■ **所给文本**
+ + + + + + +

不错,不过兄台的函数命名方法,看的不习惯啊!

kj501 · 发表于 2005-5-6 10:16:07

下划线开头是一般是定义库函数中的符号。他这个程序应该是以库的形式来使用的。

tigeroar · 发表于 2005-5-6 11:30:22

关注!!!

erniu · 发表于 2005-5-6 14:18:53

继续贴啊！

Tetris · 发表于 2005-5-6 17:03:35

大家这么关注，继续写。要把整个东西解释清楚挺难的，先从接口开始。当时的需求是，给定一个IP地址范围，要以最快的速度发现存在ftp服务的地址。因为ftp服务一般都是使用21端口，所以想到的使用的方法就是检测21端口是否可连接。想了很久，接口的设计如下：
int tcp_scan(const struct addrseg *addrscope, const unsigned short *ports,
unsigned int ifindex, const char *ifname, int resetuid,
scan_info_t info, void *arg);
只有一个函数，而且没有使用面向对象的设计方法。解释一下各个参数的意义：

const struct addrseg *addrscope：要扫描的地址范围，是一个结点类型为struct addrseg的链表，每个结点为一个IP地址段。struct addrseg的定义如下：
struct addrseg
{
int as_family;
void *as_address;
unsigned int as_bits;
struct addrseg *as_next;
};
其中，as_family表示这个地址段的类型，可以是AF_INET或AF_INET6，分别表示IPv4地址和IPv6地址；as_address指向一个struct in_addr结构（IPv4）或struct in6_addr结构（IPV6）。as_bits指明as_address的有效位数，有效位数越少，则这个地址段越大。例如，地址段162.105.*.*，其地址有效位为16位；如果一个地址段只包含一个地址，如162.105.80.1，则其地址有效位为32位。as_next指向下一个地址段，若as_next == NULL则表示链表结束。

+ + + + + + +

■ **所给记录**
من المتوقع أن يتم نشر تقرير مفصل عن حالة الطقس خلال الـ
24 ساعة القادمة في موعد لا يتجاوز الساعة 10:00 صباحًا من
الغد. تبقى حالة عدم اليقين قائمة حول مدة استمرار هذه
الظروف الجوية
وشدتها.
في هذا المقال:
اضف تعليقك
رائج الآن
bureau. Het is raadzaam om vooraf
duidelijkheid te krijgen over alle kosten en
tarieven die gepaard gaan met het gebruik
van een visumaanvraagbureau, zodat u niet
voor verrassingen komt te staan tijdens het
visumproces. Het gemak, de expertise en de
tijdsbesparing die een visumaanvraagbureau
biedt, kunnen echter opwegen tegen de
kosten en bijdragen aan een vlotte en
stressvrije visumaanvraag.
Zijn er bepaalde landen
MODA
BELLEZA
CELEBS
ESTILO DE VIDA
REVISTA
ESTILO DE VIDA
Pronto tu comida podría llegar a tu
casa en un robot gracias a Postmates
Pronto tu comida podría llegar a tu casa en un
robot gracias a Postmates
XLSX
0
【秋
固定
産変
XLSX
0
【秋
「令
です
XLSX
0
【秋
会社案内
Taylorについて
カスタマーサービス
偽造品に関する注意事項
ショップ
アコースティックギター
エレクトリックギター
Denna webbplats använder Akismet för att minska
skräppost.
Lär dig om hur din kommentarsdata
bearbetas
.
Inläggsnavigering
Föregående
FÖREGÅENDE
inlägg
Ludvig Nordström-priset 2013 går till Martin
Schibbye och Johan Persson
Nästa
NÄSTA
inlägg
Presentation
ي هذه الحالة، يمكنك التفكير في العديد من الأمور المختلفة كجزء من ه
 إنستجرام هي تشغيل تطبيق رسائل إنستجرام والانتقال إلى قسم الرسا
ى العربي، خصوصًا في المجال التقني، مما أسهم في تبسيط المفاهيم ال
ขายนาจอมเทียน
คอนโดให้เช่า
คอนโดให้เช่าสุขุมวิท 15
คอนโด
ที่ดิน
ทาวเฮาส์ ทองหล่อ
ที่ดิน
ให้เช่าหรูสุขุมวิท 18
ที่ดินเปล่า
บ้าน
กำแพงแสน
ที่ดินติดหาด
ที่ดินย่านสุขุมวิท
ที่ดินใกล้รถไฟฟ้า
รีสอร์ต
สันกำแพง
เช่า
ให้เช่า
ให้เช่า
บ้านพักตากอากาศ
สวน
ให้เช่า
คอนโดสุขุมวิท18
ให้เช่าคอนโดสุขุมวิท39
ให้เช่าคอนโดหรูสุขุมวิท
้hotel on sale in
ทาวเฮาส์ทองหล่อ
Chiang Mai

+ + + + + + +

■ **任务说明**
1. 将记录中自开头起至含有“Presentation”的那一行为止（首尾两行均包括在内）的各行列入一个编号列表，略去空行，且不收录此范围以外的任何行。
2. 请接续上文讨论TCP端口扫描函数接口设计的论坛帖子，从其最后一句之后往下续写。

■ **逐项答案**
1.
1. من المتوقع أن يتم نشر تقرير مفصل عن حالة الطقس خلال الـ
2. 24 ساعة القادمة في موعد لا يتجاوز الساعة 10:00 صباحًا من
3. الغد. تبقى حالة عدم اليقين قائمة حول مدة استمرار هذه
4. الظروف الجوية
5. وشدتها.
6. في هذا المقال:
7. اضف تعليقك
8. رائج الآن
9. bureau. Het is raadzaam om vooraf
10. duidelijkheid te krijgen over alle kosten en
11. tarieven die gepaard gaan met het gebruik
12. van een visumaanvraagbureau, zodat u niet
13. voor verrassingen komt te staan tijdens het
14. visumproces. Het gemak, de expertise en de
15. tijdsbesparing die een visumaanvraagbureau
16. biedt, kunnen echter opwegen tegen de
17. kosten en bijdragen aan een vlotte en
18. stressvrije visumaanvraag.
19. Zijn er bepaalde landen
20. MODA
21. BELLEZA
22. CELEBS
23. ESTILO DE VIDA
24. REVISTA
25. ESTILO DE VIDA
26. Pronto tu comida podría llegar a tu
27. casa en un robot gracias a Postmates
28. Pronto tu comida podría llegar a tu casa en un
29. robot gracias a Postmates
30. XLSX
31. 0
32. 【秋
33. 固定
34. 産変
35. XLSX
36. 0
37. 【秋
38. 「令
39. です
40. XLSX
41. 0
42. 【秋
43. 会社案内
44. Taylorについて
45. カスタマーサービス
46. 偽造品に関する注意事項
47. ショップ
48. アコースティックギター
49. エレクトリックギター
50. Denna webbplats använder Akismet för att minska
51. skräppost.
52. Lär dig om hur din kommentarsdata
53. bearbetas
54. .
55. Inläggsnavigering
56. Föregående
57. FÖREGÅENDE
58. inlägg
59. Ludvig Nordström-priset 2013 går till Martin
60. Schibbye och Johan Persson
61. Nästa
62. NÄSTA
63. inlägg
64. Presentation

2.
const unsigned short *ports：要扫描的一组端口。也就是一个unsigned short型的数组，以0作为结束。

unsigned int ifindex，const char *ifname：指定一个网络设备作为出口。这两个参数本来不应该存在，但我为了省过内部检查路由表麻烦，让函数调用者指定一个网络设备，以这个设备的地址作为每个包的源地址（这个源地址只用于计算TCP校验和）。这样做的好处是加快了扫描速度，缺点是对于多网卡的机器只能使用其中一块网卡。当ifindex不为0，使用ifindex，ifname参数被乎略。当ifindex为0时，使用ifname。

int resetuid：因为函数要打开一个raw socket，因此运行的时候需要root权限。这个参数表示，是否在打开了raw socket之后把进程的有效权限置为实际用户权限，也就是说，是否调用setuid(getuid())。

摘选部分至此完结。